The British built up substantial stocks of phosgene and mustard gas, both widely used in World War I. They had been willing to use this weapon in 1940 if the Germans succeeded in establishing a substantial beachhead in an invasion, a point discussed in
Chapter 3
. In 1944, Churchill would urge the use of gas either against the sites from which the V-1s and V-2s were about to be launched or elsewhere in retaliation for these new forms of indiscriminate bombardment, but contrary advice from his own military Chiefs of Staff and the objections of the Americans prevented any such employment of poison gas.
103

The requests of the Soviet Union to its allies to threaten retaliation
in kind to any German use of poison gas on the Eastern Front were presumably based on a real concern. The Soviet Union had, it would appear, made some preparations of its own in this field but evidently intended to use gas only in retaliation. The opening of Soviet archives may bring new information on the subject, especially since the major German facility for the production of nerve gas, IG Farben’s plant at Dyhernfurth, fell into Soviet hands undamaged in 1945.

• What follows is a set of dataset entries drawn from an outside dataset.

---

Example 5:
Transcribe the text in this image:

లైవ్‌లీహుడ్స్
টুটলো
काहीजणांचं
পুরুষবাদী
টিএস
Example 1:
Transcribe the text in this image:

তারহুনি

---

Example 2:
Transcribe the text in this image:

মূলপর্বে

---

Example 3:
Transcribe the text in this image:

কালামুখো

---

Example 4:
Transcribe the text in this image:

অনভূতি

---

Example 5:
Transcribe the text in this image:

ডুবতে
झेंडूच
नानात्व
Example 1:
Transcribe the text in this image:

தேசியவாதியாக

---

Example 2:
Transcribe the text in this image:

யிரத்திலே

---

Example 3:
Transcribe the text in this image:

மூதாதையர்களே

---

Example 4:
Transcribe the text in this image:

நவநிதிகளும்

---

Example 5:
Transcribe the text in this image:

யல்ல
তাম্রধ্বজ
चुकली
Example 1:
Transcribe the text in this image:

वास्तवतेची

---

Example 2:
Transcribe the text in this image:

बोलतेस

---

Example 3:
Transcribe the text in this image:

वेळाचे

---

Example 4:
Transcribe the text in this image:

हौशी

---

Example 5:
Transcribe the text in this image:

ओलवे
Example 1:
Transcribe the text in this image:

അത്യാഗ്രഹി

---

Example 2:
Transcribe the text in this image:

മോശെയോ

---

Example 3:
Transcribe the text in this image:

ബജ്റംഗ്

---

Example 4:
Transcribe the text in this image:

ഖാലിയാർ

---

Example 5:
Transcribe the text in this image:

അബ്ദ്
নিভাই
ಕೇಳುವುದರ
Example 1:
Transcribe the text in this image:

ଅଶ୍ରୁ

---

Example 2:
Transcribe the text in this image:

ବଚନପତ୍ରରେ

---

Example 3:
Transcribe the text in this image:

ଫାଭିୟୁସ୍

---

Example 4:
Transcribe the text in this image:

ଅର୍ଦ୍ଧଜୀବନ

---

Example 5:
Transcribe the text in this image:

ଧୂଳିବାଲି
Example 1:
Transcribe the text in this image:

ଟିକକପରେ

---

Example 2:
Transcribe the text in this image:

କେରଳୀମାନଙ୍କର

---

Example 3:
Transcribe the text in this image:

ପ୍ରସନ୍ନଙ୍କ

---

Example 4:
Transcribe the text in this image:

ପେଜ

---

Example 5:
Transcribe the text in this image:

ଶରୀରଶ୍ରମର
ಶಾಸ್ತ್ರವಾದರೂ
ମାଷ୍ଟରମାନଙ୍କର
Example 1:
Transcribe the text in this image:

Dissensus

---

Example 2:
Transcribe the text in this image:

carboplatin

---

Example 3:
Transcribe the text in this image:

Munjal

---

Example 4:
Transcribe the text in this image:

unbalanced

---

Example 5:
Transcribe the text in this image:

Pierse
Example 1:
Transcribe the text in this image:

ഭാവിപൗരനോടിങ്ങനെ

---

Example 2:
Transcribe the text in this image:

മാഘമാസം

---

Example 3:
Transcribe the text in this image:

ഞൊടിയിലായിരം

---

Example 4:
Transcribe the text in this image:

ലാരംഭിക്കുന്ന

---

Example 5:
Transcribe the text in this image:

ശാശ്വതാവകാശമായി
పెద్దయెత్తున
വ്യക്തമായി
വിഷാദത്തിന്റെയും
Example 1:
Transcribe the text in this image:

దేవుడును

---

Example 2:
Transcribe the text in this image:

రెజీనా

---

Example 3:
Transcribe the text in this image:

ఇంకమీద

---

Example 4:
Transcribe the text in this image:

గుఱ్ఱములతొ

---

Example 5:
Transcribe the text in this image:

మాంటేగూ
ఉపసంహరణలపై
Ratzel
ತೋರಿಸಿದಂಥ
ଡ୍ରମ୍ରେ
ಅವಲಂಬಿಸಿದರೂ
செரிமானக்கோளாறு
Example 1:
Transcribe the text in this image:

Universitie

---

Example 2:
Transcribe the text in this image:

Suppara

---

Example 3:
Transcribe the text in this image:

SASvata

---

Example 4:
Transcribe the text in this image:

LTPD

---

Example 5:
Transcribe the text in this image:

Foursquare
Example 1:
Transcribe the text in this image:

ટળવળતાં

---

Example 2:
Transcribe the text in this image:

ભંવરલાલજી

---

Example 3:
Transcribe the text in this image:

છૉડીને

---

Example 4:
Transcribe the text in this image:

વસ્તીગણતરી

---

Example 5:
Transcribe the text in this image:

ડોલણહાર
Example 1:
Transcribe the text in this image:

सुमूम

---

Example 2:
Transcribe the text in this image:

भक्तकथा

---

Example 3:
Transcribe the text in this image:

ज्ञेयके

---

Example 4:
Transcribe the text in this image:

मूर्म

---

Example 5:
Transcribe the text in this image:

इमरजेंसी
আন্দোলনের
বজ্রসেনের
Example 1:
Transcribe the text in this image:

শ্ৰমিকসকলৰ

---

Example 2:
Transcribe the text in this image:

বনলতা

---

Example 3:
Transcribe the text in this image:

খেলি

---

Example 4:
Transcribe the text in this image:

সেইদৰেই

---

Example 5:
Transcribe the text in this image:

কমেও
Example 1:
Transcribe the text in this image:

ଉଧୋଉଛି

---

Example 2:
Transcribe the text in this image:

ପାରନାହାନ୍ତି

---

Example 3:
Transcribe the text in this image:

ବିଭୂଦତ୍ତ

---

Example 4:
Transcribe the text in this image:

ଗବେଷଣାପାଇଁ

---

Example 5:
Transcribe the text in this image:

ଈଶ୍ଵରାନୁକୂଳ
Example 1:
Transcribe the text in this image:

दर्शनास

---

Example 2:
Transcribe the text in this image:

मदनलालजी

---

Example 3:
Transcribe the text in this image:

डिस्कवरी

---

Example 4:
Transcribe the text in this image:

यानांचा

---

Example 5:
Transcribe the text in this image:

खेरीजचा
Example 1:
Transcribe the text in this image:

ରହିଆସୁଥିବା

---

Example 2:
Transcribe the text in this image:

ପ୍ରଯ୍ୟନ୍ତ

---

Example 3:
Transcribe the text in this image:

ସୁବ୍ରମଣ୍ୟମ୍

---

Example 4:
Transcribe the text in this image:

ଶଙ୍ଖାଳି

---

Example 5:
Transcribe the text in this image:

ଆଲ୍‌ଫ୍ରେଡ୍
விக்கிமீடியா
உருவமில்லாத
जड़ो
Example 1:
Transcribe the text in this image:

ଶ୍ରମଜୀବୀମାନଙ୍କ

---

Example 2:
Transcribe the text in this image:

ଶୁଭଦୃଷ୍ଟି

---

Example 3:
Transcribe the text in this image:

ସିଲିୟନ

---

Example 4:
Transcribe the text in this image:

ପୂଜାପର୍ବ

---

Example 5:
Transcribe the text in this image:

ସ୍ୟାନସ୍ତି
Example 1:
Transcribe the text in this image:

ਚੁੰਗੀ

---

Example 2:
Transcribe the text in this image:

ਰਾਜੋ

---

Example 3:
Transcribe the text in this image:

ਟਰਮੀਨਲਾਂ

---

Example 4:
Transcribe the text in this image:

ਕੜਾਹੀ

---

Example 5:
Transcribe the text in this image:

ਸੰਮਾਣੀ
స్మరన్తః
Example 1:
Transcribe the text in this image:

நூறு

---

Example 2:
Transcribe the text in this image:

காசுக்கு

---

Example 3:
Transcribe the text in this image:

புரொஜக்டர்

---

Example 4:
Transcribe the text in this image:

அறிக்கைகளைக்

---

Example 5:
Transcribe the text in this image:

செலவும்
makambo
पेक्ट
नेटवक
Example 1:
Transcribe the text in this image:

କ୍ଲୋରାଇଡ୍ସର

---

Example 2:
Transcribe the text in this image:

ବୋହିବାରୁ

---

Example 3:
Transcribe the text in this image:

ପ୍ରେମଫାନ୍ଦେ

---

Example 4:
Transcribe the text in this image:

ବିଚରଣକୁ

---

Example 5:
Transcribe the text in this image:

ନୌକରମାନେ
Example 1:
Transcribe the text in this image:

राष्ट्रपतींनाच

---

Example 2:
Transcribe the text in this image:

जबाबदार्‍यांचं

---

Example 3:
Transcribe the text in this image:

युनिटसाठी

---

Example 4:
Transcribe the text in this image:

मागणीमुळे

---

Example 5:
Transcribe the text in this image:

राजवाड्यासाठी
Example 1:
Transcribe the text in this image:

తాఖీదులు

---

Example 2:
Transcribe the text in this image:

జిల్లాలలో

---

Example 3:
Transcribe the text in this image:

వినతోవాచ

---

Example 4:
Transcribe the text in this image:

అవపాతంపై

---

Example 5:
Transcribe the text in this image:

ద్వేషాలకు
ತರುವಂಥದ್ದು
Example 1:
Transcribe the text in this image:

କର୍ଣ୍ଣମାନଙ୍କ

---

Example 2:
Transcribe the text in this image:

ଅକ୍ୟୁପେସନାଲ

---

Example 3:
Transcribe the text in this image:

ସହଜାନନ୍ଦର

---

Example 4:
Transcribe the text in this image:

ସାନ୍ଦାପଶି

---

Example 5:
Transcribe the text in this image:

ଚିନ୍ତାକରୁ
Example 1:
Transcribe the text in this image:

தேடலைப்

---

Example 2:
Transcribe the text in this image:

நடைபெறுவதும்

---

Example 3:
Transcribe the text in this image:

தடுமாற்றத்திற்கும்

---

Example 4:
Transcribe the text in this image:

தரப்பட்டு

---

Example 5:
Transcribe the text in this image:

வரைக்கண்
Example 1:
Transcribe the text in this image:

The United States built up a very large stock of the gases used in World War I for employment in case either the Germans or the Japanese turned to this weapon.
104
Although the possibility of the use of gas in combat was considered in the preliminary discussions of the invasion of Iwo Jima and the Japanese home islands in 1945, such projects were always vetoed by the President or dropped by the military on their own.
105
The shipment of chemical warfare shells to the theaters of war for use if retaliatory employment proved necessary led to the greatest loss of life in a gas accident during the war. A German air force bombing raid on ships in the harbor of Bari in Italy on December 2, 1943, led to the destruction of one ship (among seventeen) which carried 100 tons of mustard gas in bombs; over a thousand Allied personnel and Italian civilians being killed as a result.